Thursday, November 15, 2007

Jane Espenson on writing comedy & drama

Taking a break from the strike today.

One question I'm often asked is can a writer go back and forth between comedy and drama and just how different are the required skills? Since my drama resume is limited to selected scenes from MASH and comedies that didn't work so I called them dramas, I thought I would ask someone who really does thrive in both worlds -- fellow blogger and terrific writer, Jane Espenson.



Hi all. Jane Espenson here. Ken has been kind enough to let me drop by and shill my book here. It's a nifty little collection of essays, called "Serenity Found," about the dearly departed show Firefly and the movie Serenity that followed it.

Ken suggested that for this guest gig, I might want to talk about what it's like to go back and forth between writing comedy and writing drama. I've been lucky enough to get to do this, having written for half-hours including Dinosaurs, and Ellen, and more recently Jake in Progress and the newest Andy Richter project, Andy Barker, PI. My one-hour jobs include Buffy the Vampire Slayer, Firefly, Gilmore Girls, and my current position at Battlestar Galactica, among others. I was initially urged not to try to create a career like that -- my agent at the time worried that it would look "unfocused." Maybe he was right, but, man, I'm having fun.

Switching back and forth between some of these shows has been like that sport where you have to ski for a while and then shoot a gun and then ski some more. The activities are so different, require such different skills, that you feel crazy for putting them together.

I'm actually talking here more about the difference between multi-camera and single-camera, more than I am between half-hour and hour. It's the "puttin' on a show for a live audience" aspect of multi-camera that makes the whole procedure so different. The production of each episode is so intense and immediate, that it becomes the center of the staff's life, their time split between run-throughs and group rewrites on this week's script, and group rewrites of NEXT week's script. You spend almost all your time in that writers' room, and some of it on a sound stage, and none of it at home. And much of the time in the room is spent pitching jokes... tossing words into the air in full view of the rest of the staff. I love the sweaty energy of it, and when you feel like you're contributing, there's nothing like it. And, of course, nothing can compare to hearing a live audience laughing out loud at your joke. It's a job made of adrenaline and guts.

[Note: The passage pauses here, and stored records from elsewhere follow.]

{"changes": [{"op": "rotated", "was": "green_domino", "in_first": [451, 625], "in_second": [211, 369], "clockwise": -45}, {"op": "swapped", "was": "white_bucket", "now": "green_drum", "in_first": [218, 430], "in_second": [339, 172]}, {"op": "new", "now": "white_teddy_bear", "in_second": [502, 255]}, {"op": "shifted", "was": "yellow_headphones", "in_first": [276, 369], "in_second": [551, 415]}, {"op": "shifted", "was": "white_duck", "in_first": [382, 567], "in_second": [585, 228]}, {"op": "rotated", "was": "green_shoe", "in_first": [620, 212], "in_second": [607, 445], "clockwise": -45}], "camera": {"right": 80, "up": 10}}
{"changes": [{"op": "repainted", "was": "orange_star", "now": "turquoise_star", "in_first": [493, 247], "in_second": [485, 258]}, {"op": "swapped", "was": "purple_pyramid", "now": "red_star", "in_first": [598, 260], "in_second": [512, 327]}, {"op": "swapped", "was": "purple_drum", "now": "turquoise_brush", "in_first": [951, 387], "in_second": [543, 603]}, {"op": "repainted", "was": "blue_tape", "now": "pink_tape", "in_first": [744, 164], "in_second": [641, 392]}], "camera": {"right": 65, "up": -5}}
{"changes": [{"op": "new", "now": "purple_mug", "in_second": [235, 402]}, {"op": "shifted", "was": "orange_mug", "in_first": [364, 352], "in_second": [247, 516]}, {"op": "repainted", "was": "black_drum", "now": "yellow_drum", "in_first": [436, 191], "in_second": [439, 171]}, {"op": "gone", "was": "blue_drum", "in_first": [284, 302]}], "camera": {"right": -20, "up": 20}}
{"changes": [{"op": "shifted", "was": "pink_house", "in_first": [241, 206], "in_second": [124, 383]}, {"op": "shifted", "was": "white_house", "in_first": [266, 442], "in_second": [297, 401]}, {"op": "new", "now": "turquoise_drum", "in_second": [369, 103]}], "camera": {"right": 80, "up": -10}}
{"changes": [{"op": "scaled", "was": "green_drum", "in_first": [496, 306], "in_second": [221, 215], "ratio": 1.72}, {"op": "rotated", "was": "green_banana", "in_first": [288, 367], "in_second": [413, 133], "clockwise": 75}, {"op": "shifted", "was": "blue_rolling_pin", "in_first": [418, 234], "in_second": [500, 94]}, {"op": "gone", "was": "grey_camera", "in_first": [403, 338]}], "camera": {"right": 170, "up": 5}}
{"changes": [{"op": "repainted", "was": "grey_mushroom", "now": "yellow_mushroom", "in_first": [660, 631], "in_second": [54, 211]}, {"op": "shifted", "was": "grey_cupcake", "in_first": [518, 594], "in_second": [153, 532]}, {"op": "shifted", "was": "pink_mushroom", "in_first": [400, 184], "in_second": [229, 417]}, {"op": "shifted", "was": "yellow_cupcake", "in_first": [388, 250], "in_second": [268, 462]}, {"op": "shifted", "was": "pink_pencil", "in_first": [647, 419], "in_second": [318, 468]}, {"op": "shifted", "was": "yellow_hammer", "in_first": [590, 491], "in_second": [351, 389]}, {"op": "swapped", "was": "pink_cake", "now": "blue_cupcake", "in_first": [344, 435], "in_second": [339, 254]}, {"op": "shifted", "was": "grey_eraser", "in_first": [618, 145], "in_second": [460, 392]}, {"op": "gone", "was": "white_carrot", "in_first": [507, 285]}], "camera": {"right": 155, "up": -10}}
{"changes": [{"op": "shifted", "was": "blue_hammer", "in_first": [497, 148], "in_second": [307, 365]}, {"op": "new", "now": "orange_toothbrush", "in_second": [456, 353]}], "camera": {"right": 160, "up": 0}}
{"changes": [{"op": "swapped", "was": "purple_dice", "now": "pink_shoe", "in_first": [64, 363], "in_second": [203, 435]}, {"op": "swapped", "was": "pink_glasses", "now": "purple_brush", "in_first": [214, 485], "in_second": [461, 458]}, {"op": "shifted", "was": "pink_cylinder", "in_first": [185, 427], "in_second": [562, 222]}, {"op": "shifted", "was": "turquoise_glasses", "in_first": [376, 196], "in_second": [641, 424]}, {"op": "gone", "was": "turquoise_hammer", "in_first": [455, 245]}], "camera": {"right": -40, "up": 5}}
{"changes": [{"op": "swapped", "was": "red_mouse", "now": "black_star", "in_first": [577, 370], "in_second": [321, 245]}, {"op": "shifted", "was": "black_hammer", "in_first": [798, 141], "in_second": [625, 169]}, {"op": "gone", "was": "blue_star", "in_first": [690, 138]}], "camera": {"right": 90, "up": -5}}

Writing for an hour drama, even a funny one, is a quieter job, with better hours. You still spend a lot of time in the writers' room, but you're looking at a cork board, breaking story, not at a monitor, pitching lines. It can still be a sweaty and urgent business, especially if a story is refusing to break, and the time to produce a draft is dwindling, but the quantities of sweat are smaller and don't actually fly off your head like in a cartoon.

Dramas also generally allow each writer to get more of their words into the mouths of the actors, since there isn't a communal rewrite process. The downside of this is that there's less opportunity to watch more experienced writers sharpen your thoughts for you right in front of your eyes. I always tell people to work on a comedy for a while to learn how to write jokes. Then go to a drama so you can get your jokes on the air.

To return to my biathlon metaphor, drama writing is the cross-country skiing part, requiring solitary patience and an evenness of effort. Multi-cam comedy writing is shooting the rifle -- intense, immediate, and loud.

And, in light of current events, let me add that despite these differences, the core of the job -- skillful word-wrangling -- is the same. Not everyone can do it. If you can, be proud, find the right niche or niches for you, and don't let anyone tell you that what you do doesn't deserve fair compensation.